EXTRACTED TEXT:

Both of these are valid approaches, but consider that:
- Only the second approach uses inheritance, so it seems strange to limit "polymorphism" to only this case.
- The checkStatus code doesn't actually care which approach we take. It's "polymorphic in our choice of polymorphism"!
Also, let's say that we did restrict the term "polymorphism" to these sorts of mechanisms. We might say that the above example is "polymorphic in the choice of Mammal". In which case, the "stage polymorphism" of this article is nothing other than "polymorphic in the choice of stage".
We could implement it in a language like C++ something like:
Stages can call functions with arguments
Stages can branch on booleans
...
Interpreter is a Stage
Compiler is a Stage
We achieve polymophism by passing around the currentStage, and writing code like `currentStage.call(myFunc, myArg)`. If `currentStage` is an `Interpreter`, the call will be performed immediately. If `currentStage` is a `Compiler`, code will be generated to perform the call.

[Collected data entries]
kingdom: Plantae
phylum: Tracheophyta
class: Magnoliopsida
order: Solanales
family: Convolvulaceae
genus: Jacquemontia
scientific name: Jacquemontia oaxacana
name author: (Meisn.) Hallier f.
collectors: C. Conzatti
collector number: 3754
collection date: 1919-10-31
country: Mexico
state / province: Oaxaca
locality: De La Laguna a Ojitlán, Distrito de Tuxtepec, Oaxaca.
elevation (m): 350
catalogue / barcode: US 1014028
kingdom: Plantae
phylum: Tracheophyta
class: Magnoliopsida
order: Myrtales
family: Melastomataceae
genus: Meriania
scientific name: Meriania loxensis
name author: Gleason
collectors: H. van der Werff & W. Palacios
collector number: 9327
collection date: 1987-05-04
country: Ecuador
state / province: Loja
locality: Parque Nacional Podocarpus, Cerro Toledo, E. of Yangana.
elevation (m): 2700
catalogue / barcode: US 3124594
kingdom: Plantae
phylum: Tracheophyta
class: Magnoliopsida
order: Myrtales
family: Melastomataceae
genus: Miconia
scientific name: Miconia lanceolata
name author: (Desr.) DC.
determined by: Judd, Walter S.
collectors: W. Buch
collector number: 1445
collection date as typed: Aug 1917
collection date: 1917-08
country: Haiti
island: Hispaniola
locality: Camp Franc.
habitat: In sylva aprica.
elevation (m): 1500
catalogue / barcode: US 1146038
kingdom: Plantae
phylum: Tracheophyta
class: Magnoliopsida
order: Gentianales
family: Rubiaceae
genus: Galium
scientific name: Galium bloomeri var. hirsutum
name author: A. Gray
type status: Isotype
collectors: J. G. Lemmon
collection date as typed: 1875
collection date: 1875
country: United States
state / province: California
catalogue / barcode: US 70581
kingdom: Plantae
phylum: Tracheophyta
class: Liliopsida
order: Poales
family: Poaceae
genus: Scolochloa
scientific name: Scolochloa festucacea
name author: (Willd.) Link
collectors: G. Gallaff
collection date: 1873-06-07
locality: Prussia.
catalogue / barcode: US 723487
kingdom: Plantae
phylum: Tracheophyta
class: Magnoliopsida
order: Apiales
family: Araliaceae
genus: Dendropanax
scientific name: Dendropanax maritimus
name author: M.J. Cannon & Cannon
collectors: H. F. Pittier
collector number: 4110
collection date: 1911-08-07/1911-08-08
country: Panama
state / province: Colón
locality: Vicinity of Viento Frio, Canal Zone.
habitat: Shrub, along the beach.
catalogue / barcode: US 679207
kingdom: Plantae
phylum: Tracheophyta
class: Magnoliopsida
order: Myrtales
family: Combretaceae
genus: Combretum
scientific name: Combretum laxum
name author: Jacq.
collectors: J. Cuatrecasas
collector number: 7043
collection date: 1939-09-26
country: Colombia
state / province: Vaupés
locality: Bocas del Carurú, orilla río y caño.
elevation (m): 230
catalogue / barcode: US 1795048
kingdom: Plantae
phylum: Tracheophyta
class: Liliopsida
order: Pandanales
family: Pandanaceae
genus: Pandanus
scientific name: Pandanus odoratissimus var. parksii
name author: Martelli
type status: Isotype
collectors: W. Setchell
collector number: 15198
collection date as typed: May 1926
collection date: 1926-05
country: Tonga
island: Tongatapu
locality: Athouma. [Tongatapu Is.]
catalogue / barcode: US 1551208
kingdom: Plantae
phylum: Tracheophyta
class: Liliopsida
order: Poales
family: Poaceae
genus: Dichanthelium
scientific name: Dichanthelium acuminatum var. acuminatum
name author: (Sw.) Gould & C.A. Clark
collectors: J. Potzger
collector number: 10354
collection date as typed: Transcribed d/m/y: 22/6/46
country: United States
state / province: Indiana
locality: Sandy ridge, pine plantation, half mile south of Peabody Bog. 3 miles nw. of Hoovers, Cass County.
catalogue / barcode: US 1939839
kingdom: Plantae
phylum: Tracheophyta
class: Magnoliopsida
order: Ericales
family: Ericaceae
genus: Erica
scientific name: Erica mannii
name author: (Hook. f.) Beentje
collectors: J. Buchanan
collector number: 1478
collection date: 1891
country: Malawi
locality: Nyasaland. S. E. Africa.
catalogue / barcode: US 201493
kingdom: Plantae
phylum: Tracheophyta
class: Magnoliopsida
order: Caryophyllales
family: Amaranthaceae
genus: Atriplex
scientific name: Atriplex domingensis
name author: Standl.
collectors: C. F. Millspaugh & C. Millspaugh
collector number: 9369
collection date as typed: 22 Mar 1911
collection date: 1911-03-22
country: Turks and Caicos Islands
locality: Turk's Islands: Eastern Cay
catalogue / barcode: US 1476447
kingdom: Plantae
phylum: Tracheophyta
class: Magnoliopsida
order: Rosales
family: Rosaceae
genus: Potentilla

GOAL OF THE EXERCISE: Copy word for word the passage of the polymorphism text from "Also, let's say" up to and including "perform the call.".

EXPECTED ANSWER:
Also, let's say that we did restrict the term "polymorphism" to these sorts of mechanisms. We might say that the above example is "polymorphic in the choice of Mammal". In which case, the "stage polymorphism" of this article is nothing other than "polymorphic in the choice of stage".
We could implement it in a language like C++ something like:
Stages can call functions with arguments
Stages can branch on booleans
...
Interpreter is a Stage
Compiler is a Stage
We achieve polymophism by passing around the currentStage, and writing code like `currentStage.call(myFunc, myArg)`. If `currentStage` is an `Interpreter`, the call will be performed immediately. If `currentStage` is a `Compiler`, code will be generated to perform the call.